Carrie Tolstedt, the former head of retail banking at Wells Fargo, has avoided prison time over her role in the bank’s fake accounts scandal.
The disgraced executive pleaded guilty in March to her role in obstructing a government probe into misconduct at Wells Fargo’s retail and small business lending unit which she led for almost a decade.
On Friday, US District Judge Josephine Staton in Los Angeles sentenced Tolstedt to three years of probation including six months of home confinement, along with a $100,000 fine and an order to serve 120 hours of community service.
To date, Tolstedt is the only former Wells Fargo executive to face charges over the scandal in which employees opened millions of accounts and sold products that customers did not want in an effort to meet unrealistic sales goals.
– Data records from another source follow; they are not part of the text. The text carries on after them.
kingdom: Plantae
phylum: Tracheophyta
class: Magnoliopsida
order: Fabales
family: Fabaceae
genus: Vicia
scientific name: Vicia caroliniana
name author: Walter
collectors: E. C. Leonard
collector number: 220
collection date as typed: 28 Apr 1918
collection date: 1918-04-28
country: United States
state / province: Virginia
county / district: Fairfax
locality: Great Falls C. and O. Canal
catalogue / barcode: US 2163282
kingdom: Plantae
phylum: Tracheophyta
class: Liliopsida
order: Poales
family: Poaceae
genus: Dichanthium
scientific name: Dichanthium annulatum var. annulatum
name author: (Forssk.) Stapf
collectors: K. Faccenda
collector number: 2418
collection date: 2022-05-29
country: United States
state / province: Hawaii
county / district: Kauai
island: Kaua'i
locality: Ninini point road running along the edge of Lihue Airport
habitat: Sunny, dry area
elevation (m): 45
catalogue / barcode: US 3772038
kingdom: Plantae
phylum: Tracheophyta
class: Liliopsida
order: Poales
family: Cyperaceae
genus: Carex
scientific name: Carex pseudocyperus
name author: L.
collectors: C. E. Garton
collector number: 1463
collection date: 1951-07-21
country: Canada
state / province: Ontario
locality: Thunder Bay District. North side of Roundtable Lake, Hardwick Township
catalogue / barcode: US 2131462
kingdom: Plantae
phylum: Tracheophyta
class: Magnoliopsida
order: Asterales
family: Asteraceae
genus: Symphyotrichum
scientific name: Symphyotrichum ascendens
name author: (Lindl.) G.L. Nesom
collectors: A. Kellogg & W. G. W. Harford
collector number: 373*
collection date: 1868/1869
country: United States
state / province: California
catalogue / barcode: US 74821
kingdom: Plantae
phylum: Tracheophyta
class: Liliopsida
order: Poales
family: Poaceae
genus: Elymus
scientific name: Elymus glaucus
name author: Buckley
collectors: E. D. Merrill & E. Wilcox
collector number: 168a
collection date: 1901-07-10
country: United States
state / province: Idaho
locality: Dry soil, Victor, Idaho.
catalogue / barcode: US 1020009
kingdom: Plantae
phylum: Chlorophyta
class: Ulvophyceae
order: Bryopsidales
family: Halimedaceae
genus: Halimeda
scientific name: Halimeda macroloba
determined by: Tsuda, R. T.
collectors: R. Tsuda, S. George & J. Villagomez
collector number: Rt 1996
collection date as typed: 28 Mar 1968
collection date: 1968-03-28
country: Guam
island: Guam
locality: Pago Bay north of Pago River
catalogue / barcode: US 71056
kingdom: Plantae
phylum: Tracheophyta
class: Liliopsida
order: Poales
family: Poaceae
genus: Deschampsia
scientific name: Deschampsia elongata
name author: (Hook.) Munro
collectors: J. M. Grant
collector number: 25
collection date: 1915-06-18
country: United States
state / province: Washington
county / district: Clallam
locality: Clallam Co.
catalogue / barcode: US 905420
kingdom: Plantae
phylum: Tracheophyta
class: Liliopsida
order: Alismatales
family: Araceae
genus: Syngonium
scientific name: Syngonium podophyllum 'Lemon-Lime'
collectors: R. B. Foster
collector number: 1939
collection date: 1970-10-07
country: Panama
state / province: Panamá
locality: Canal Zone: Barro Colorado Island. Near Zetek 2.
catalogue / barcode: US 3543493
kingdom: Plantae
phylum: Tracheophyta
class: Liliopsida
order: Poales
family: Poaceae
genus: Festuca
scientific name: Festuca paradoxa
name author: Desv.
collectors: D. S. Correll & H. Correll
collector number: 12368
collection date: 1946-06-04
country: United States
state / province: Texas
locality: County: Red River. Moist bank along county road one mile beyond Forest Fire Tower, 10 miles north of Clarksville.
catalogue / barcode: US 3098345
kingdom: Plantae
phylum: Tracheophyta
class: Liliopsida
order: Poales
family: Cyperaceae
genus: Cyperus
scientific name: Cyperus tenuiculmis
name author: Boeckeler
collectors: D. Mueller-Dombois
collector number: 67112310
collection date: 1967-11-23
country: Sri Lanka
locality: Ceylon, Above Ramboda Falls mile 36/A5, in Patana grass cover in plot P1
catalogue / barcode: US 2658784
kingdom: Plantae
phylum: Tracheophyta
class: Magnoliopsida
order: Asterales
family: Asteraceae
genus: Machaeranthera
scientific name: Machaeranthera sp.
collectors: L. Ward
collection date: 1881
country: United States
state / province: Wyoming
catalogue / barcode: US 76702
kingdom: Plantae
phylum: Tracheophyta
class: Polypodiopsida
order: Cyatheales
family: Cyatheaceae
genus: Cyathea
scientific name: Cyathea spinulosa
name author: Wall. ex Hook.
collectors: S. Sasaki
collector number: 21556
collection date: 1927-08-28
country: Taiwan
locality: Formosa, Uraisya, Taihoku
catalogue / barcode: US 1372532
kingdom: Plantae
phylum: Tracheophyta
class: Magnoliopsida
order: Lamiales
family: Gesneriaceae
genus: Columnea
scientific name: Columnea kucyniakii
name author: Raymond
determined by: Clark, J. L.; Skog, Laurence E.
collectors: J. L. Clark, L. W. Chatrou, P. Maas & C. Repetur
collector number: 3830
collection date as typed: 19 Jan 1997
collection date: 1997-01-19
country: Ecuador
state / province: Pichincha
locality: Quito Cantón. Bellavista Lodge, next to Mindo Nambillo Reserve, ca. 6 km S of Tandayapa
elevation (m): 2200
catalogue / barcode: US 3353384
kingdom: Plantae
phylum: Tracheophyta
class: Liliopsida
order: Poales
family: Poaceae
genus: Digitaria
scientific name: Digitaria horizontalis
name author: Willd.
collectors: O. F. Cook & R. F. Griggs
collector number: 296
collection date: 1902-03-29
Prosecutors had sought a one-year prison sentence, but the judge decided that this would make her appear solely responsible for a wider cultural issue at the bank which cultivated an aggressive attitude to sales.
In her plea, Tolstedt said that she accepted “full responsibility” for her actions and requested the sentence she was eventually handed. She has also accepted an industry ban, agreed to pay $20 million in civil fines to resolve charges by the Office of the Comptroller of the Currency and the Securities and Exchange Commission, and has given tens of millions od dollars of her pay back to her former employer.
In 2020, Wells Fargo paid $3 billion to settle federal criminal and civil investigations into its sales practices and admitted that it pressured employees to ‘cross-sell’ for a period of 15 years.